2022 Fiscal Year Annual Research Report
薬毒物抽出時におけるピットホール(酸化還元機構)の解明と最善なる回避法の構築
Project/Area Number |
20K10556
|
Research Institution | Hiroshima University |
Principal Investigator |
奈女良 昭 広島大学, 医系科学研究科(医), 教授 (30284186)
|
Project Period (FY) |
2020-04-01 – 2023-03-31
|
Keywords | 分析化学 / 薬物 / クロマトグラフィー / 質量分析 |
Outline of Annual Research Achievements |
本研究は、薬物抽出・精製過程での物理化学的変化に対し、その変化を起こす過程、機構を明らかにし、正確な薬物濃度を提供しうる方法の構築を目指すものである。 本年度は、前年度までの結果を参考にして正確な薬物濃度を提供しうる方法(前処理、抽出・精製法)の検討を行った。検討法としては、市販の珪藻土カラム、除タンパク・脂質除去カラム、マイクロ抽出に注目して実施した。検出には高速液体クロマトフラフ/質量分析計を用いた。 珪藻土カラムを使用した場合、ISOLUTE SLE+以外のカラムを使用して酢酸エチルで薬物を溶出した場合には、酢酸エチルに含有される酸化剤と珪藻土に含まれる鉄分の影響で多くの薬物がN-oxideに変化することが確認された。溶出液にアスコルビン酸を添加することで化学変化を抑えることはできたがゾテピンなど一部の薬物では完全に抑制することは出来なかった。除タンパク・脂質除去カラムを使用した場合、回収率が60~120%と薬物によって幅が確認されたが、酸化されることはなく薬物一斉分析の前処理としては有用であった。
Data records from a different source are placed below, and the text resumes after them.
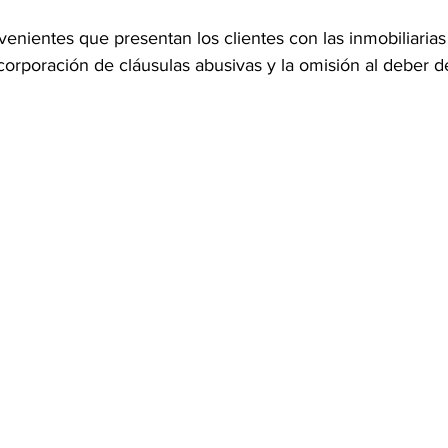
venientes que presentan los clientes con las inmobiliarias 
ncorporación de cláusulas abusivas y la omisión al deber d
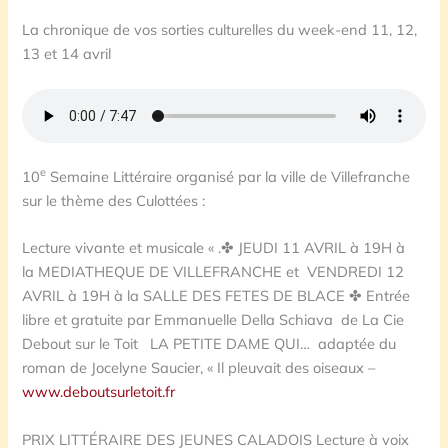
La chronique de vos sorties culturelles du week-end 11, 12,
13 et 14 avril
e
10
Semaine Littéraire organisé par la ville de Villefranche
sur le thème des Culottées :
Lecture vivante et musicale « .✤ JEUDI 11 AVRIL à 19H à
la MEDIATHEQUE DE VILLEFRANCHE et VENDREDI 12
AVRIL à 19H à la
SALLE DES FETES DE BLACE ✤ Entrée
libre et gratuite par Emmanuelle Della Schiava
de La Cie
Debout sur le Toit LA PETITE DAME QUI… adaptée du
roman de Jocelyne Saucier, « Il pleuvait des oiseaux –
www.deboutsurletoit.fr
PRIX LITTÉRAIRE DES JEUNES CALADOIS Lecture à voix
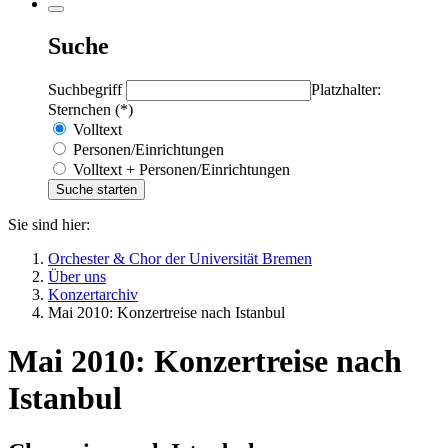
Suche
Suchbegriff
Platzhalter:
Sternchen (*)
Volltext
Personen/Einrichtungen
Volltext + Personen/Einrichtungen
Sie sind hier:
Orchester & Chor der Universität Bremen
Über uns
Konzertarchiv
Mai 2010: Konzertreise nach Istanbul
Mai 2010: Konzertreise nach
Istanbul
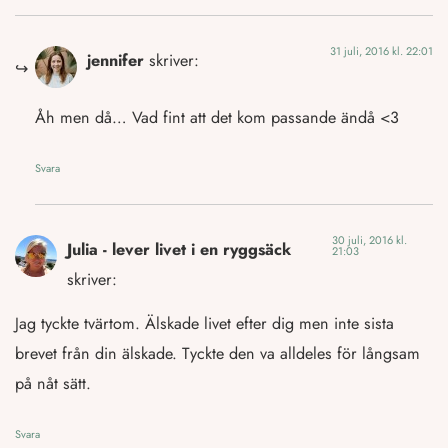
31 juli, 2016 kl. 22:01
jennifer
skriver:
Åh men då… Vad fint att det kom passande ändå <3
Svara
30 juli, 2016 kl.
Julia - lever livet i en ryggsäck
21:03
skriver:
Jag tyckte tvärtom. Älskade livet efter dig men inte sista
brevet från din älskade. Tyckte den va alldeles för långsam
på nåt sätt.
Svara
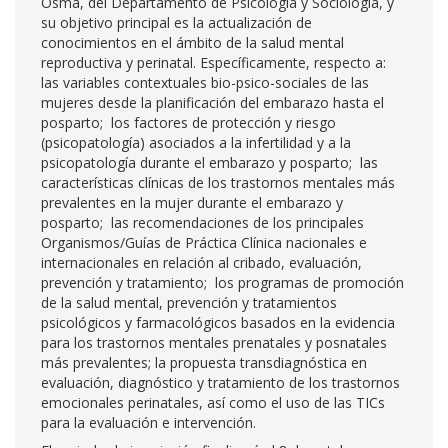
Osma, del Departamento de Psicología y Sociología, y
su objetivo principal es la actualización de
conocimientos en el ámbito de la salud mental
reproductiva y perinatal. Específicamente, respecto a:
las variables contextuales bio-psico-sociales de las
mujeres desde la planificación del embarazo hasta el
posparto; los factores de protección y riesgo
(psicopatología) asociados a la infertilidad y a la
psicopatología durante el embarazo y posparto; las
características clínicas de los trastornos mentales más
prevalentes en la mujer durante el embarazo y
posparto; las recomendaciones de los principales
Organismos/Guías de Práctica Clínica nacionales e
internacionales en relación al cribado, evaluación,
prevención y tratamiento; los programas de promoción
de la salud mental, prevención y tratamientos
psicológicos y farmacológicos basados en la evidencia
para los trastornos mentales prenatales y posnatales
más prevalentes; la propuesta transdiagnóstica en
evaluación, diagnóstico y tratamiento de los trastornos
emocionales perinatales, así como el uso de las TICs
para la evaluación e intervención.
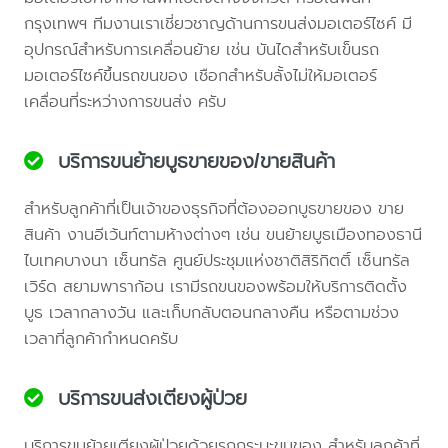
กรุงเทพฯ ทีมงานเราเชี่ยวชาญด้านการขนส่งมอเตอร์ไซค์ มี
อุปกรณ์สำหรับการเคลื่อนย้าย เช่น บันไดสำหรับเข็นรถ
มอเตอร์ไซค์ขึ้นรถขนของ เชือกสำหรับลั้งไม่ให้มอเตอร์
เคลื่อนที่ระหว่างการขนส่ง ครับ
บริการขนย้ายบูธขายของ/ขายสินค้า
สำหรับลูกค้าที่เป็นเจ้าของธุรกิจที่ต้องออกบูธขายของ ขาย
สินค้า งานอีเว้นท์ตามห้างต่างๆ เช่น ขนย้ายบูธเมืองทองธานี
ไบเทคบางนา เซ็นทรัล ศูนย์ประชุมแห่งชาติสิริกิตติ์ เซ็นทรัล
เวิร์ด สยามพาราก้อน เรามีรถขนของพร้อมให้บริการติดตั้ง
บูธ เวลากลางวัน และเก็บกลับตอนกลางคืน หรือตามช่วง
เวลาที่ลูกค้ากำหนดครับ
บริการขนส่งเตียงผู้ป่วย
บริการขนย้ายเตียงผู้ป่วยด้วยรถกระบะขนของ สำหรับลูกค้าที่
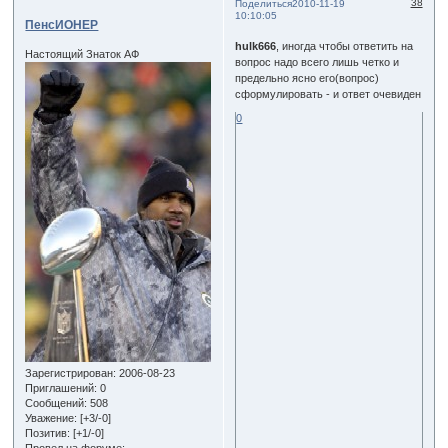
38
Поделиться
2010-11-19
10:10:05
ПенсИОНЕР
hulk666
, иногда чтобы ответить на
Настоящий Знаток АФ
вопрос надо всего лишь четко и
предельно ясно его(вопрос)
сформулировать - и ответ очевиден
0
Зарегистрирован
: 2006-08-23
Приглашений:
0
Сообщений:
508
Уважение:
[+3/-0]
Позитив:
[+1/-0]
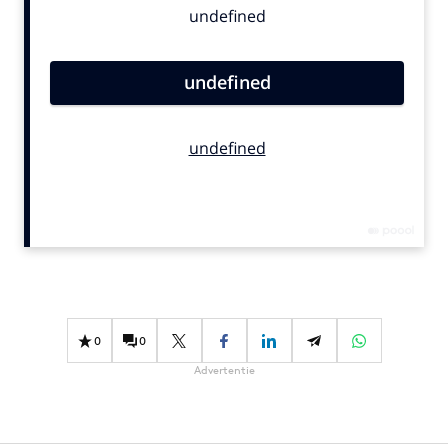
Bureaus
Campagnes
Carriere
Contentmarketing
Craft
Customer Experience
Data & Insights
Design
Digital transformation
Diversiteit
Effectiviteit
0
0
Gedragsverandering
Advertentie
Influencer marketing
Interne communicatie
Martech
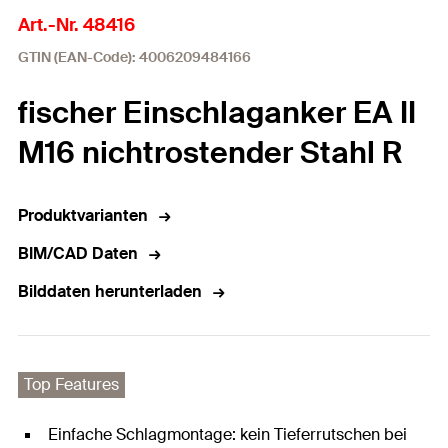
Art.-Nr. 48416
GTIN (EAN-Code): 4006209484166
fischer Einschlaganker EA II
M16 nichtrostender Stahl R
Produktvarianten
BIM/CAD Daten
Bilddaten herunterladen
Top Features
Einfache Schlagmontage: kein Tieferrutschen bei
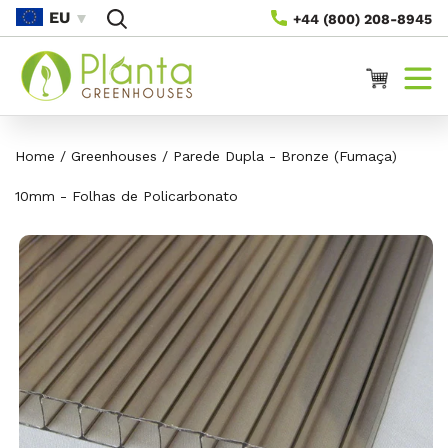
Saltar
EU
+44 (800) 208-8945
Para O
Conteúdo
Carrinho
Home
/
Greenhouses
/
Parede Dupla - Bronze (Fumaça)
10mm - Folhas de Policarbonato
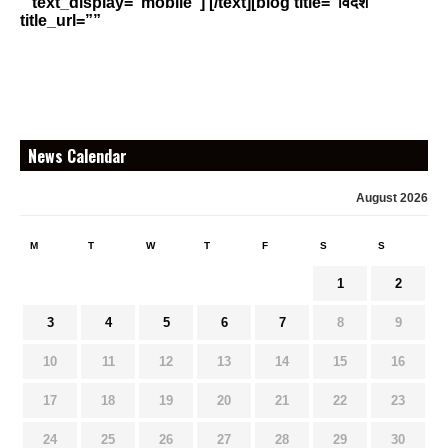
text_display=”mobile”] [/text][blog title=”विदेश ”
title_url=””
News Calendar
August 2026
M
T
W
T
F
S
S
1
2
3
4
5
6
7
8
9
10
11
12
13
14
15
16
17
18
19
20
21
22
23
24
25
26
27
28
29
30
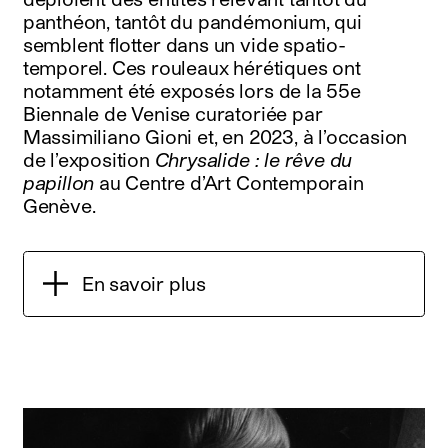
panthéon, tantôt du pandémonium, qui
semblent flotter dans un vide spatio-
temporel. Ces rouleaux hérétiques ont
notamment été exposés lors de la 55e
Biennale de Venise curatoriée par
Massimiliano Gioni et, en 2023, à l’occasion
de l’exposition
Chrysalide : le rêve du
papillon
au Centre d’Art Contemporain
Genève.
En savoir plus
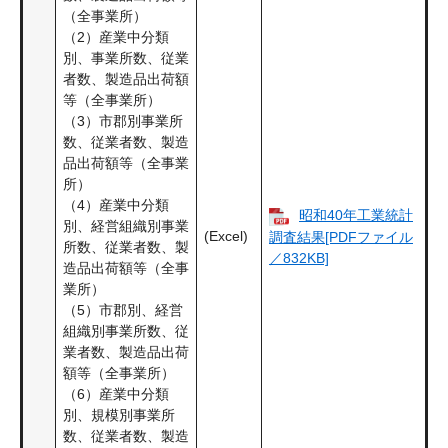
（全事業所）
（2）産業中分類
別、事業所数、従業
者数、製造品出荷額
等（全事業所）
（3）市郡別事業所
数、従業者数、製造
品出荷額等（全事業
所）
（4）産業中分類
昭和40年工業統計
別、経営組織別事業
(Excel)
調査結果[PDFファイル
所数、従業者数、製
／832KB]
造品出荷額等（全事
業所）
（5）市郡別、経営
組織別事業所数、従
業者数、製造品出荷
額等（全事業所）
（6）産業中分類
別、規模別事業所
数、従業者数、製造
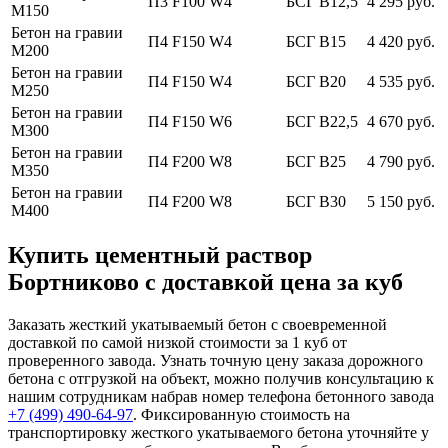
П3 F100 W4
БСГ В12,5
4 295 руб.
М150
Бетон на гравии
П4 F150 W4
БСГ В15
4 420 руб.
М200
Бетон на гравии
П4 F150 W4
БСГ В20
4 535 руб.
М250
Бетон на гравии
П4 F150 W6
БСГ В22,5
4 670 руб.
М300
Бетон на гравии
П4 F200 W8
БСГ В25
4 790 руб.
М350
Бетон на гравии
П4 F200 W8
БСГ В30
5 150 руб.
М400
Купить цементный раствор
Бортниково с доставкой цена за куб
Заказать жесткий укатываемый бетон с своевременной
доставкой по самой низкой стоимости за 1 куб от
проверенного завода. Узнать точную цену заказа дорожного
бетона с отгрузкой на объект, можно получив консультацию к
нашим сотрудникам набрав номер телефона бетонного завода
+7 (499)
490-64-97
. Фиксированную стоимость на
транспортировку жесткого укатываемого бетона уточняйте у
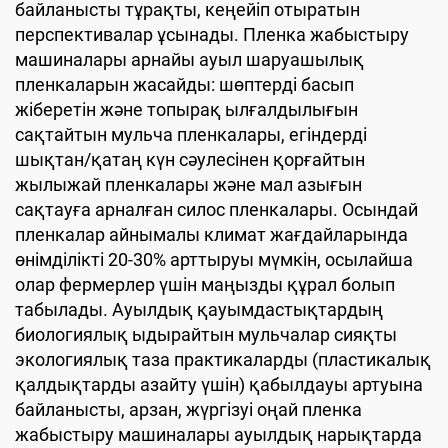
байланысты тұрақты, кеңейіп отыратын
перспективалар ұсынады. Пленка жабыстыру
машиналары арнайы ауыл шаруашылық
пленкаларын жасайды: шөптерді басып
жіберетін және топырақ ылғалдылығын
сақтайтын мульча пленкалары, егіндерді
шықтан/қатаң күн сәулесінен қорғайтын
жылыжай пленкалары және мал азығын
сақтауға арналған силос пленкалары. Осындай
пленкалар айнымалы климат жағдайларында
өнімділікті 20-30% арттыруы мүмкін, осылайша
олар фермерлер үшін маңызды құрал болып
табылады. Ауылдық қауымдастықтардың
биологиялық ыдырайтын мульчалар сияқты
экологиялық таза практикаларды (пластикалық
қалдықтарды азайту үшін) қабылдауы артуына
байланысты, арзан, жүргізуі оңай пленка
жабыстыру машиналары ауылдық нарықтарда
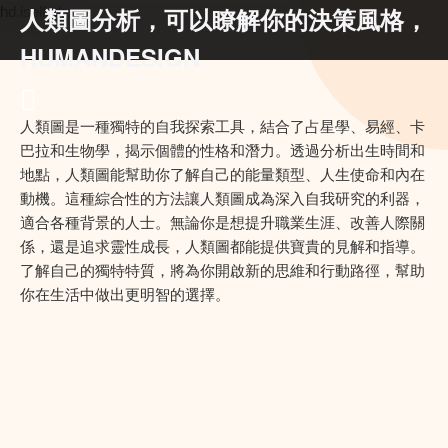
人類圖分析，可以瞭解你的決策風格，
hd.iself.uk
HUMANDESIGN
人類圖是一種獨特的自我探索工具，結合了占星學、易經、卡
巴拉和生物學，揭示個體的性格和潛力。透過分析出生時間和
地點，人類圖能幫助你了解自己的能量類型、人生使命和內在
動機。這種綜合性的方法讓人類圖成為深入自我研究的利器，
適合各種背景的人士。無論你是想提升職業生涯、改善人際關
係，還是追求靈性成長，人類圖都能提供寶貴的見解和指導。
了解自己的獨特特質，將為你開啟新的思維和行動路徑，幫助
你在生活中做出更明智的選擇。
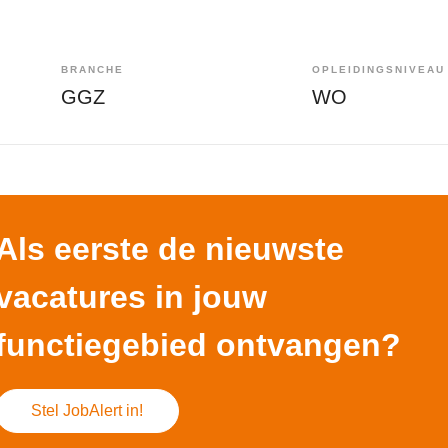
BRANCHE
OPLEIDINGSNIVEAU
GGZ
WO
Als eerste de nieuwste
vacatures in jouw
functiegebied ontvangen?
Stel JobAlert in!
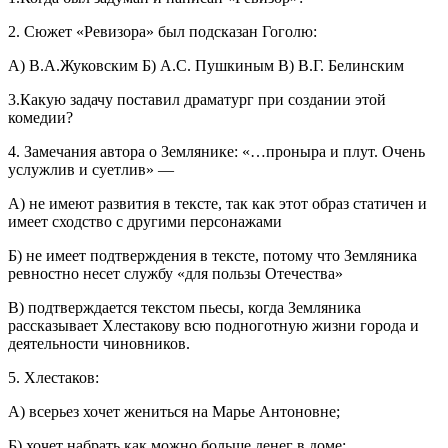
2. Сюжет «Ревизора» был подсказан Гоголю:
А) В.А.Жуковским Б) А.С. Пушкиным В) В.Г. Белинским
3.Какую задачу поставил драматург при создании этой
комедии?
4. Замечания автора о Землянике: «…проныра и плут. Очень
услужлив и суетлив» —
А) не имеют развития в тексте, так как этот образ статичен и
имеет сходство с другими персонажами
Б) не имеет подтверждения в тексте, потому что Земляника
ревностно несет службу «для пользы Отечества»
В) подтверждается текстом пьесы, когда Земляника
рассказывает Хлестакову всю подноготную жизни города и
деятельности чиновников.
5. Хлестаков:
А) всерьез хочет жениться на Марье Антоновне;
Б) хочет набрать как можно больше денег в доме;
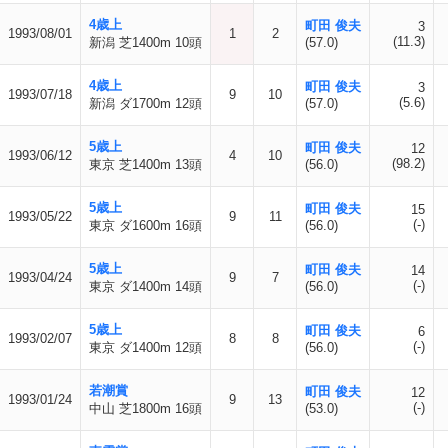
4歳上
町田 俊夫
3
1993/08/01
1
2
(11.3)
新潟 芝1400m 10頭
(57.0)
4歳上
町田 俊夫
3
1993/07/18
9
10
(5.6)
新潟 ダ1700m 12頭
(57.0)
5歳上
町田 俊夫
12
1993/06/12
4
10
(98.2)
東京 芝1400m 13頭
(56.0)
5歳上
町田 俊夫
15
1993/05/22
9
11
(-)
東京 ダ1600m 16頭
(56.0)
5歳上
町田 俊夫
14
1993/04/24
9
7
(-)
東京 ダ1400m 14頭
(56.0)
5歳上
町田 俊夫
6
1993/02/07
8
8
(-)
東京 ダ1400m 12頭
(56.0)
若潮賞
町田 俊夫
12
1993/01/24
9
13
(-)
中山 芝1800m 16頭
(53.0)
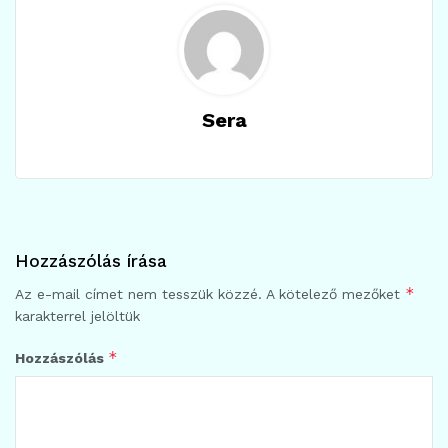
Sera
Hozzászólás írása
*
Az e-mail címet nem tesszük közzé.
A kötelező mezőket
karakterrel jelöltük
*
Hozzászólás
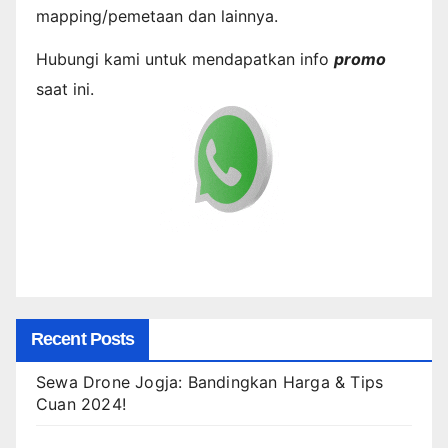
mapping/pemetaan dan lainnya.
Hubungi kami untuk mendapatkan info
promo
saat ini.
Recent Posts
Sewa Drone Jogja: Bandingkan Harga & Tips
Cuan 2024!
マイクロ抽出カラムを用いた場合、充填剤の特性に依存し、薬物一斉分析の前処理としては利用困難であった。 本補助事業期間を通じての成果は、抽出溶媒(特に酢酸エチル)に混在している酸化物の影響で、抽出溶媒留去時に薬物がN-oxideへと変化することを突き止めたことである。また、抽出溶媒にアスコルビン酸などを添加することで、これら前処理中の化学変化が回避できることも発見した。特にN-oxideが体内での”代謝物”として認知されている薬物もあり、これまでの定量結果の解釈に大きな影響を及ぼすことも想定されることから、正確に再現性のある分析法が求められていた。本成果で得られた「除タンパク・脂質除去カラム」での抽出法が、正確な定量値を提供する方法として大きく貢献することが期待される。